◆ Action item
Pictures must not appear; the answer is exactly the lines from the one that holds "091 621 5057" through the end of the material.

Provided records below:

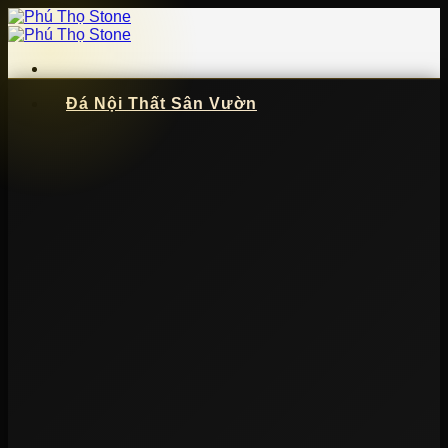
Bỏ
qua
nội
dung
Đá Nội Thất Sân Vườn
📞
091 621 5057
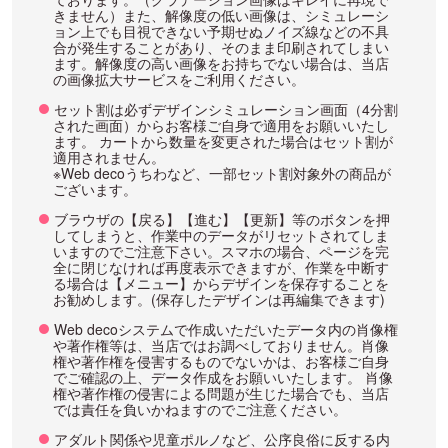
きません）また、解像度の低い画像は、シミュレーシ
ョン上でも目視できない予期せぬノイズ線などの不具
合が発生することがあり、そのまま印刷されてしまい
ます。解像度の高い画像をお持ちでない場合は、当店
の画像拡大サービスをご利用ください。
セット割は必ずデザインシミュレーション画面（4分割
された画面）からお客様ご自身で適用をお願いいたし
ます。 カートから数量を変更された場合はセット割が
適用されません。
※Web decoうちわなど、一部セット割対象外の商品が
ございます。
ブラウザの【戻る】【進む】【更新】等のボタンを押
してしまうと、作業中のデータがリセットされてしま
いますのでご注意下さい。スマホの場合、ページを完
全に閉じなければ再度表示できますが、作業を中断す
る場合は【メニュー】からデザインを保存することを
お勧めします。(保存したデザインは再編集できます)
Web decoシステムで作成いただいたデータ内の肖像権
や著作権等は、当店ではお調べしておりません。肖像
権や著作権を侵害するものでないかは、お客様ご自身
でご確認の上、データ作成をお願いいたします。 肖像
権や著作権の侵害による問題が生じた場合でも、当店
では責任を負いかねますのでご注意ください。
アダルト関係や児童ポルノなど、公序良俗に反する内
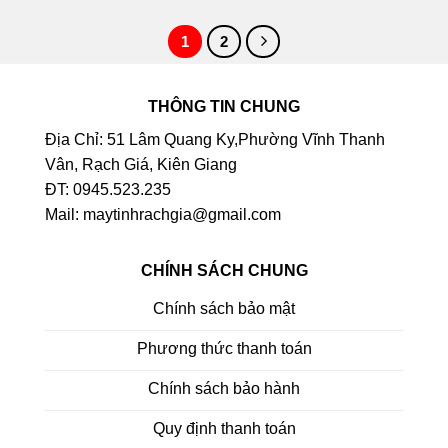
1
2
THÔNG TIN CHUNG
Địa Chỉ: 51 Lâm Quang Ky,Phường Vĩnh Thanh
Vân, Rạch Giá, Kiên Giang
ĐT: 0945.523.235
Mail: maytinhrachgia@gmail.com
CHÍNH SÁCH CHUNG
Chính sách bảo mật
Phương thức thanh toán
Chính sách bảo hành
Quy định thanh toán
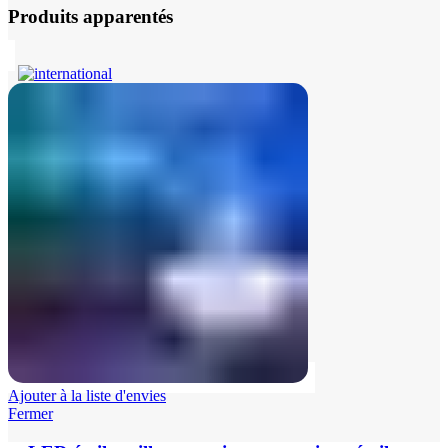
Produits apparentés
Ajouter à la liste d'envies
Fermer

End of Provided records.

◆ Solution to the problem
091 621 5057
きません）また、解像度の低い画像は、シミュレーシ
ョン上でも目視できない予期せぬノイズ線などの不具
合が発生することがあり、そのまま印刷されてしまい
ます。解像度の高い画像をお持ちでない場合は、当店
の画像拡大サービスをご利用ください。
セット割は必ずデザインシミュレーション画面（4分割
された画面）からお客様ご自身で適用をお願いいたし
ます。 カートから数量を変更された場合はセット割が
適用されません。
※Web decoうちわなど、一部セット割対象外の商品が
ございます。
ブラウザの【戻る】【進む】【更新】等のボタンを押
してしまうと、作業中のデータがリセットされてしま
いますのでご注意下さい。スマホの場合、ページを完
全に閉じなければ再度表示できますが、作業を中断す
る場合は【メニュー】からデザインを保存することを
お勧めします。(保存したデザインは再編集できます)
Web decoシステムで作成いただいたデータ内の肖像権
や著作権等は、当店ではお調べしておりません。肖像
権や著作権を侵害するものでないかは、お客様ご自身
でご確認の上、データ作成をお願いいたします。 肖像
権や著作権の侵害による問題が生じた場合でも、当店
では責任を負いかねますのでご注意ください。
アダルト関係や児童ポルノなど、公序良俗に反する内
1
2
THÔNG TIN CHUNG
Địa Chỉ: 51 Lâm Quang Ky,Phường Vĩnh Thanh
Vân, Rạch Giá, Kiên Giang
ĐT: 0945.523.235
Mail: maytinhrachgia@gmail.com
CHÍNH SÁCH CHUNG
Chính sách bảo mật
Phương thức thanh toán
Chính sách bảo hành
Quy định thanh toán
Produits apparentés
Ajouter à la liste d'envies
Fermer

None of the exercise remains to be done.